Forty-five minutes into his presentation, Hon. Enwo Igariwey, asked Pondei where the commission would get money to pay students on scholarship since the operation of the 2019 budget ended on May 31 and the 2020 budget had yet to be approved.

Perhaps giving Nollywood a run for its money, Pondei suddenly ‘slumped’ at this point and security agents carried him out, effectively derailing the session. Later, he strolled out of the NASS complex to be cosily chauffeured home.

On his part, the Minister of Niger Delta Affairs, Senator Godswill Akpabio, who was interrogated on the committee’s resumption, accused members of the National Assembly of getting the lion’s share of NDDC’s contracts.

Defending the huge expenses of the commission during the pandemic lockdown, Akpabio said, “We cannot close down the Niger Delta, because of the security implication in the region. We cannot close down the NDDC, because of the fact that we are doing forensic audit.

“The NDDC plays a vital role in ensuring the peace and security of the region, and 90 per cent or more of the resources of the country, on a monthly basis, comes from there.

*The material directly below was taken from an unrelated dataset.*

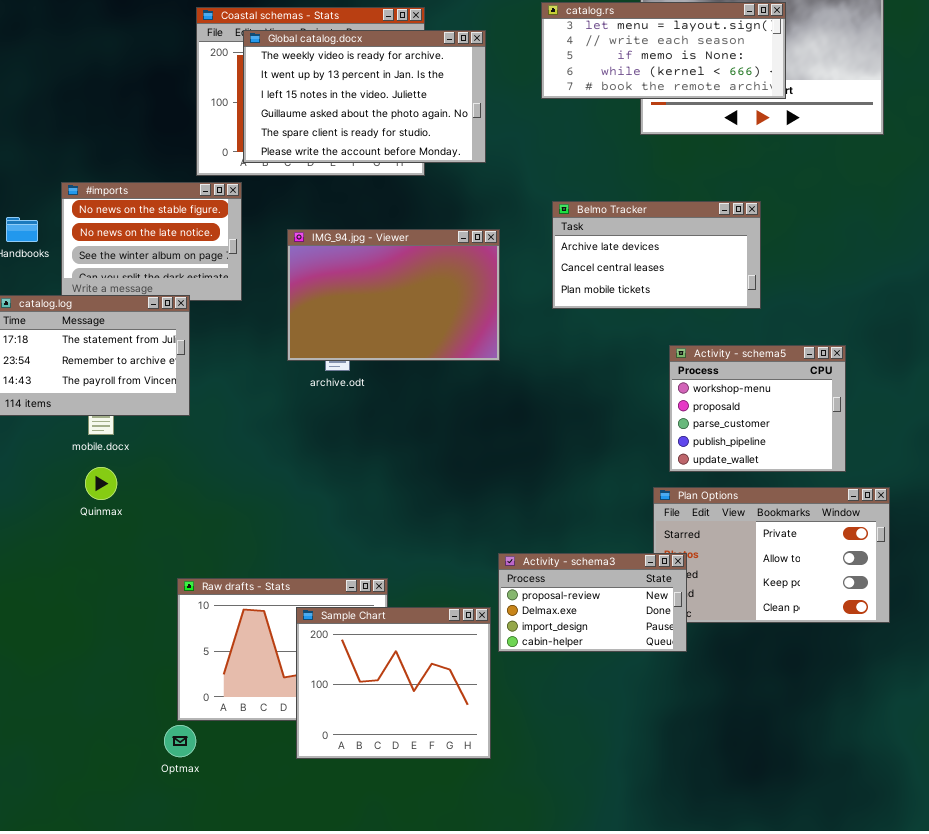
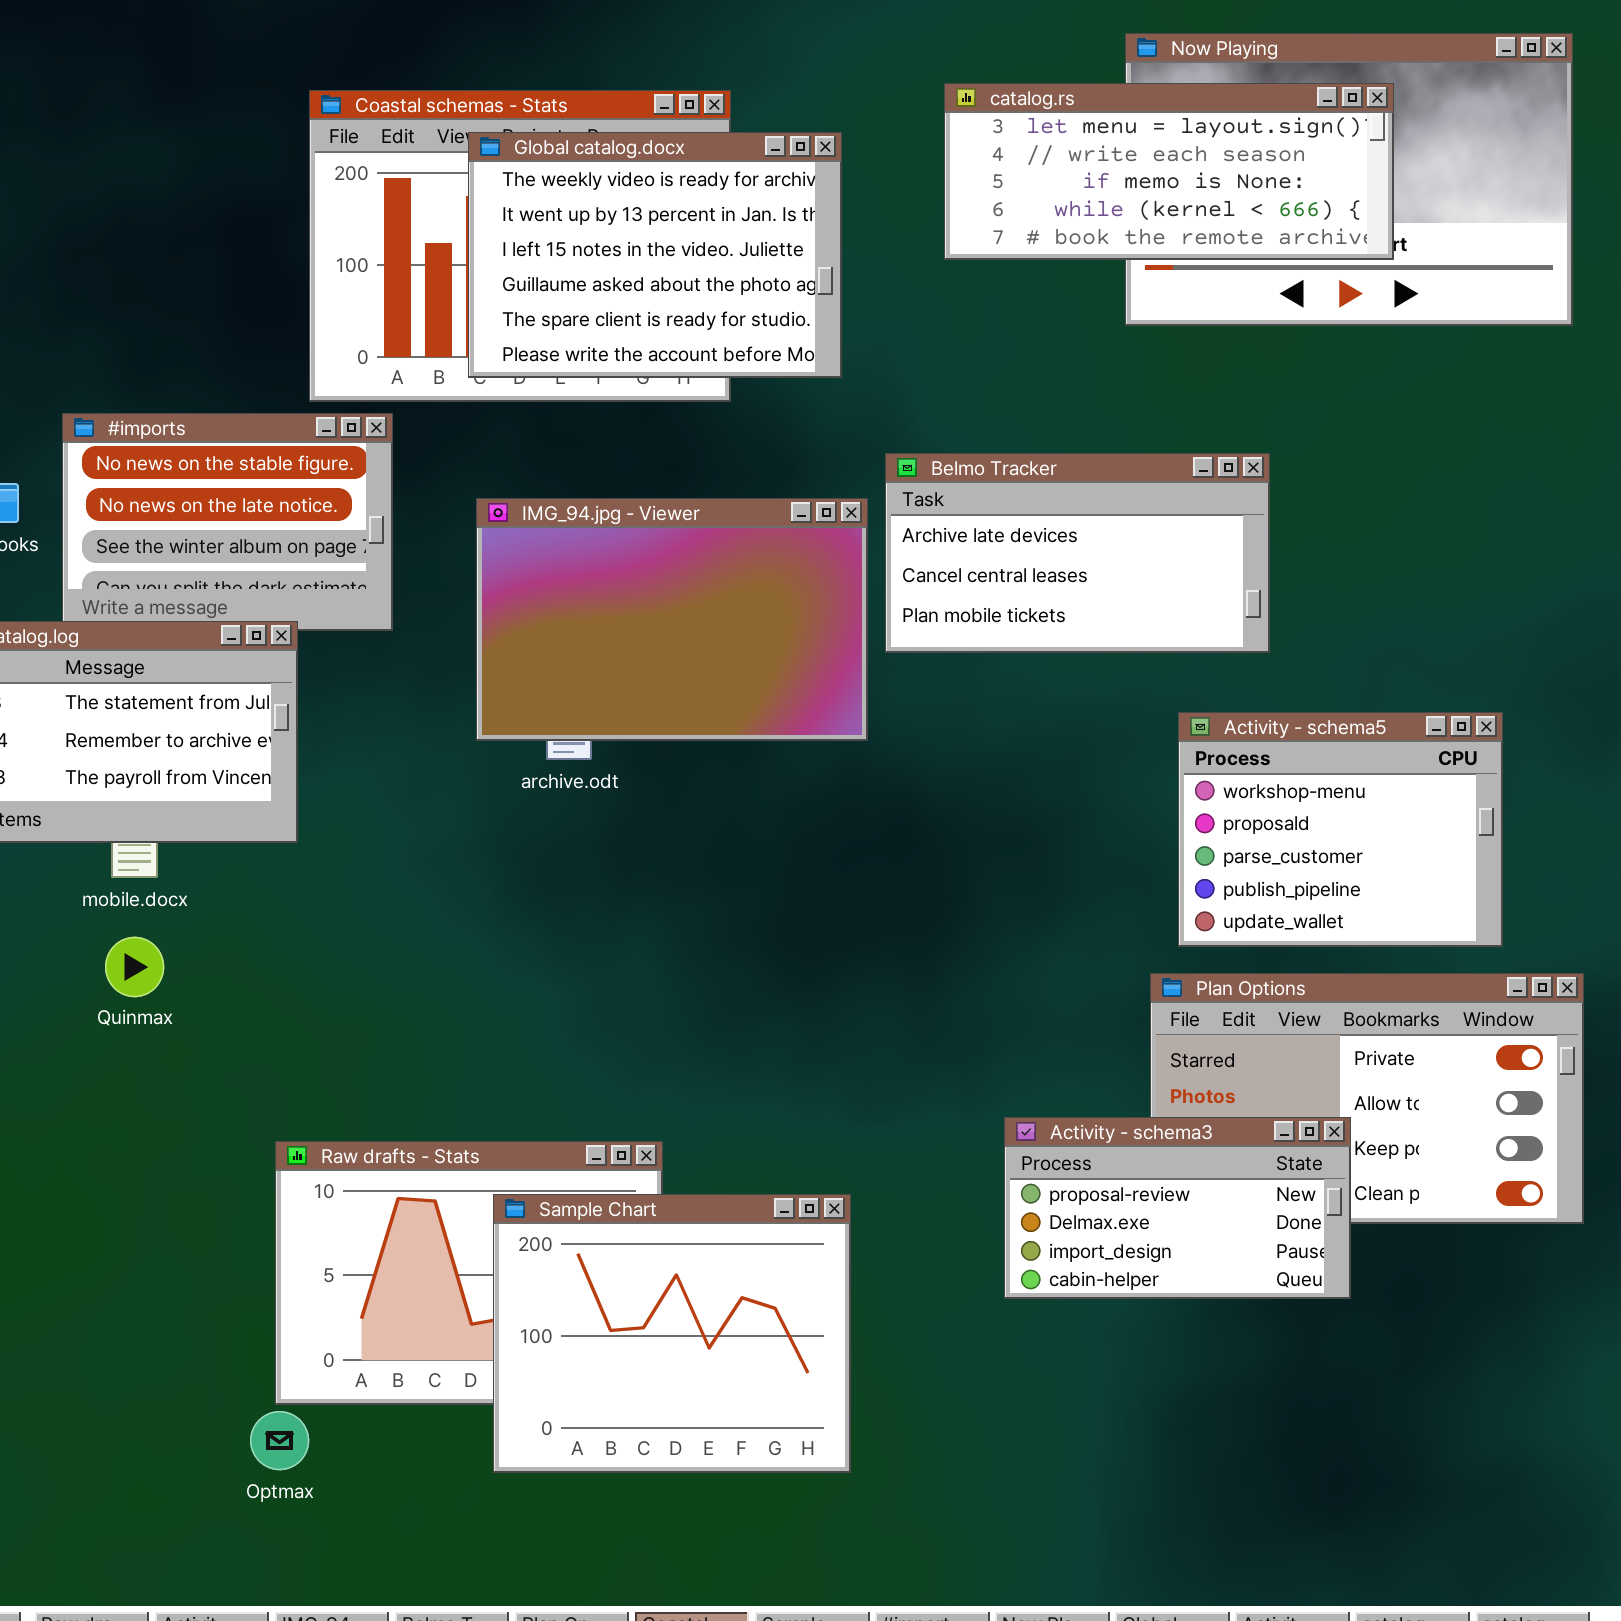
Global catalog.docx: [243,30,486,163] -> [468,132,842,378], resized
Belmo Tracker: [552,201,761,309] -> [885,453,1270,653], moved
Activity - schema3: [498,553,687,652] -> [1004,1117,1351,1299], moved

If you close it in totality, all you will have will be chaos.”

Curiously, Senator Akpabio was to recant his bombshell allegation as Speaker Femi Gbajabiamila gave him 48 hours to publish names of lawmakers, who got NDDC contracts. Akpabio wrote to House later recanting his earlier assertion that members of the federal legislature were major beneficiaries of NDDC contracts.

For good measure, Akpabio was also enmeshed in a bawdy controversy with feisty “Port Harcourt girl” Mrs. Joy Nunieh, a former Acting Managing Director of the Interim Management Committee of NDDC, who claimed to have slapped Akpabio over inappropriate advances to her.

The common focus of regional development commissions or regional planning mechanisms is the integrated management of the economic, social and physical resources of a spatially bounded area. Regional development commissions and policies have been proposed and carried out since the beginnings of civilised human settlement.

But in the Niger Delta region, this effort has become a total failure. There is pretty little to show for their natural bounty and worse, zero consequence for extreme, treasonable high crime. For the region’s huddled masses, it’s yet morning on creation day. It is where human dreams die.